(Beginning of Supplied passage)

An Open Table where Love knows no borders

’Ave a go, ya mug!

A sermon on Matthew 25:14-30 by Nathan Nettleton

Back when Athol Gill was in his prime as Professor of New Testament Studies at Whitley College, and frequently attracting controversy, it was once alleged in the Baptist Witness that he had told a class that Matthew’s gospel was boring. It wasn’t what he had said, but it suited those who were out to get him at the time. What he did say, was that Matthew has one or two points which he keeps hammering away at, over and over, to such an extent that some people might accuse him of being boring. Indeed it is very much the case that if you were asked to give a brief summary of the main thrust of one of the gospels, Matthew’s would be by far the easiest of the four to do it for. 

Having said that, I’d better have a go at it! It would be something like this:

The church on earth now consists of both genuine followers of Jesus, and pretenders, but it is not our job to try to sort them out. The sorting will be done by the Messiah, when he returns in glory, and what he will be assessing is the integrity with which we respond to God’s grace by putting into practice his teachings, summarised in the Sermon on the Mount, in a spirit of gratitude and faithfulness. He will not be much concerned about impressive religious pedigrees, doctrinal correctness, or moral carefulness.

There is a strong anti-Pharisee theme in Matthew, because Matthew uses them repeatedly as the classic example of those who talk the talk, but fail to walk the walk. Jesus repeatedly sides with them on doctrinal questions, but says that even the moral reprobates of society are going to find it easier to get into the kingdom than they are.

In the past year we’ve heard a lot from Matthew’s gospel, but we are now wrapping it up with three weeks on Matthew 25, undoubtedly the climax of Matthew’s summary of Jesus’ teaching. After this, the gospel moves on to the events immediately leading up to the crucifixion, and we heard those back in Holy Week. In this chapter, Jesus tells two parables and gives one description, all related to the expected return of the Messiah in glory, and the nature of the judgment at that time. Last week’s parable about ten young women who had the job of waving oil lamps when the bridegroom arrived at a wedding reception, again reiterated Matthew’s point that you can’t always pick the real disciples from the pretenders, but that the arrival of the Messiah will sort them out. Some will be found faithful and true, and some will shown to have been trying to fudge it on second-hand discipleship. Next week we get the actual description — the most vivid in the whole Bible — of the moment of judgment itself, with its detailed and terrifying realisation that the way we have treated others, especially the nobodies, will be deemed to have been the way we have treated Jesus himself.

(End of Supplied passage)
(Beginning of Dataset)

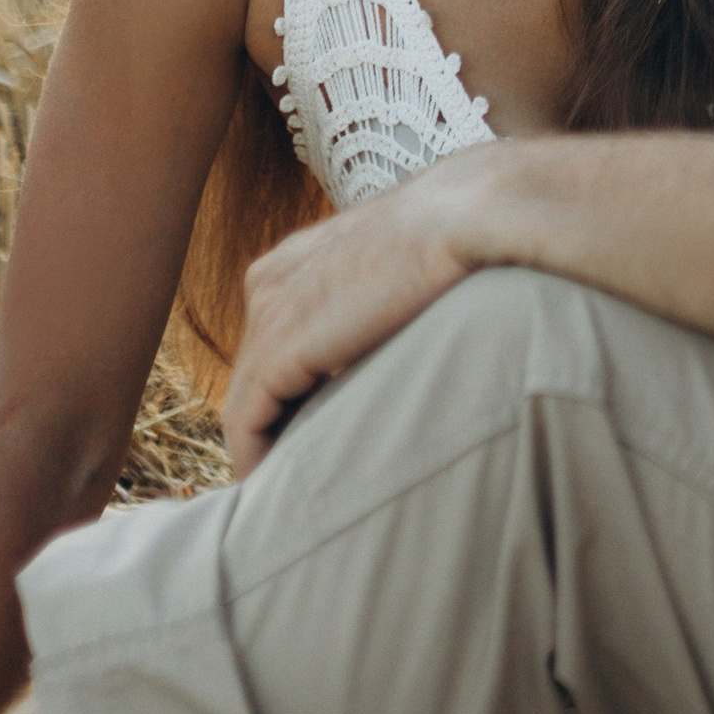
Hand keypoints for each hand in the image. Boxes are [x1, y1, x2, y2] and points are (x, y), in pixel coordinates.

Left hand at [224, 159, 492, 475]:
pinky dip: (258, 459)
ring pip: (248, 401)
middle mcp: (270, 282)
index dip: (291, 392)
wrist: (465, 218)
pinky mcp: (277, 352)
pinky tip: (280, 494)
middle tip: (301, 477)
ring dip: (267, 447)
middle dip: (276, 421)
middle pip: (258, 371)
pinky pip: (247, 423)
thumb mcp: (405, 266)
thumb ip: (382, 299)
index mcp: (297, 258)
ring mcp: (267, 315)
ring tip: (292, 495)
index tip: (316, 434)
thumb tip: (401, 332)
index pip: (276, 340)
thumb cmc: (461, 237)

(End of Dataset)

Activities:
[A] Copy the sermon on Matthew 25 word for word, from "The church on" up to and including "than they are.".
[B] Write the next part of the sermon on Matthew 25, starting right after its final sentence.
The material that comes after the sermon is separate from it.

Answers to the tasks:
[A]
The church on earth now consists of both genuine followers of Jesus, and pretenders, but it is not our job to try to sort them out. The sorting will be done by the Messiah, when he returns in glory, and what he will be assessing is the integrity with which we respond to God’s grace by putting into practice his teachings, summarised in the Sermon on the Mount, in a spirit of gratitude and faithfulness. He will not be much concerned about impressive religious pedigrees, doctrinal correctness, or moral carefulness.

There is a strong anti-Pharisee theme in Matthew, because Matthew uses them repeatedly as the classic example of those who talk the talk, but fail to walk the walk. Jesus repeatedly sides with them on doctrinal questions, but says that even the moral reprobates of society are going to find it easier to get into the kingdom than they are.

[B]
In between those two, we get this week’s reading, often known as the parable of the talents. Let me give you a little warning about this parable before we begin unpacking it. Of all Jesus’s parables, this is one of the easiest to get confused about, because Matthew and Luke report Jesus telling two different versions of it, in entirely different contexts, and to make entirely different points. Matthew’s is fairly straightforward, especially when you have gotten used to Matthew’s pet topics. But if you’d just done a study of Luke’s version, and you were therefore expecting this one to be similar, you could get very confused. Not only is Luke’s version darker and more complex and ambiguous, but its point is so different that some scholars even think that Luke wants us to identify the man who doesn’t trade and multiply his money as the hero. So don’t take anything I say today and try to apply it to Luke’s version. It is better to think of them as two different parables.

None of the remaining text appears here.